Just curious, but when you guys save and wash yeast do you know how many cells you have as you go ? Do you send in samples to get an accurate count ? I've never been interested in yeast collecting but its starting to peak my interest.
 
Just curious, but when you guys save and wash yeast do you know how many cells you have as you go ? Do you send in samples to get an accurate count ? I've never been interested in yeast collecting but its starting to peak my interest.
I doubt anyone would ever do that, since the idea of washing yeast is primarily to save money. I think they make tools that you can measure cell count with though.
 
Just curious, but when you guys save and wash yeast do you know how many cells you have as you go ?
After properly rinsing* yeast and looking that white and clean, estimate around 2.4 billion cells per ml of settled slurry (per Mr.Malty/Jamil Zainasheff).

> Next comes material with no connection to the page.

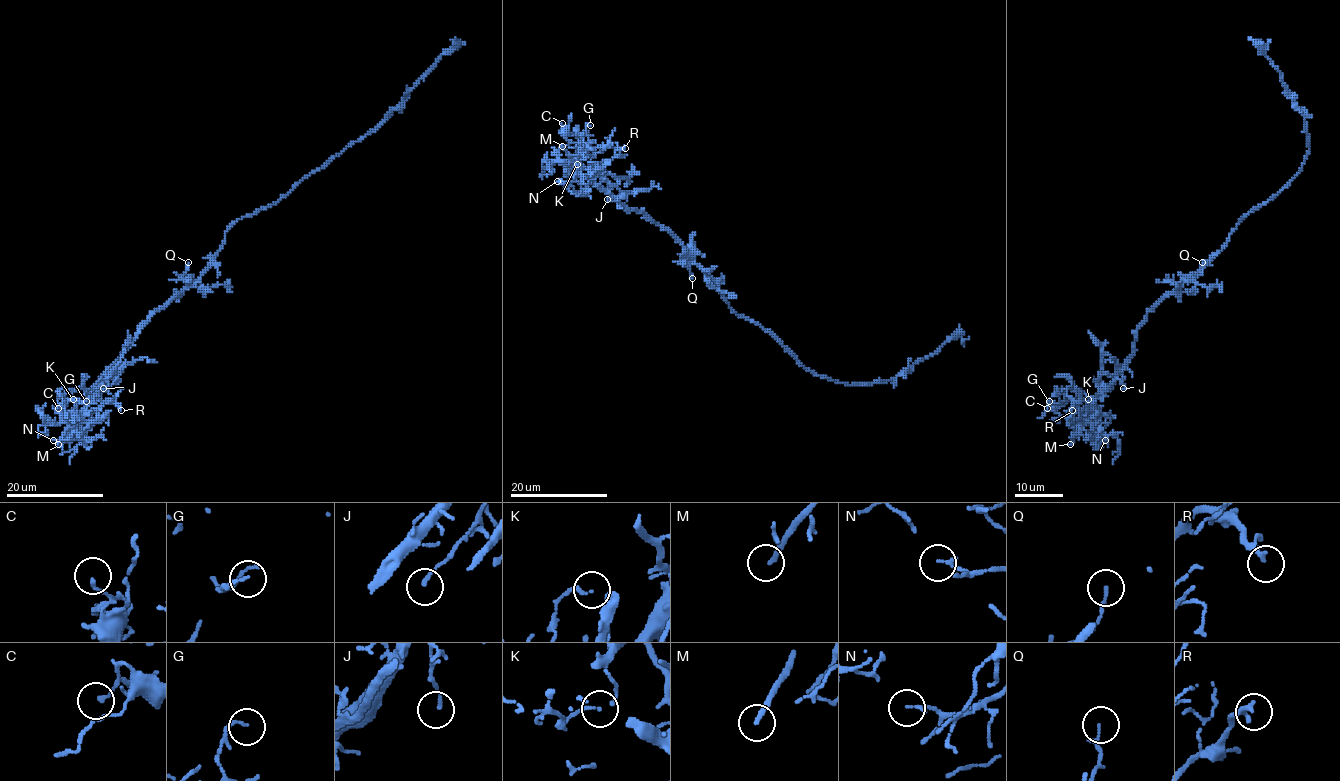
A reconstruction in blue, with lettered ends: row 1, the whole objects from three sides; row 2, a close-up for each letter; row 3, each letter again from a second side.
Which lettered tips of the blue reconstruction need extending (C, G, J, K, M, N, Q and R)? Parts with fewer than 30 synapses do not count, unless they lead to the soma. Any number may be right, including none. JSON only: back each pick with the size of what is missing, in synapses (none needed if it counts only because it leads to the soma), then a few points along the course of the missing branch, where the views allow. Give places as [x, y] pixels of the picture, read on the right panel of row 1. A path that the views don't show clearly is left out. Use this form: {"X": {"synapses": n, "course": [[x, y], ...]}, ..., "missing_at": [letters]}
{"missing_at": ["M"]}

It could be somewhat higher or lower, depending on how much non-yeast material it contains.

So for that ~2.5" (=6.25 cm) diameter jar, the settled slurry has an (estimated) volume (V) of:
V = π * r^2 * h = 3.14 * (3.13)^2 * .5 ml = ~15 ml​
15ml * 2.4 billion cells/ml = 36 billion cells.

I'd put that into a yeast calc for age and starter build up.
BrewUnited's Yeast Calculator

* Yeast "washing" is a whole different method, involving Chlorine Dioxide.

I plan on making a 1.040 starter 24 hours ahead of time
Depending on how old the slurry is, I'd probably give it a couple days longer for some extra growth. When it's done, it should get thick and creamy looking.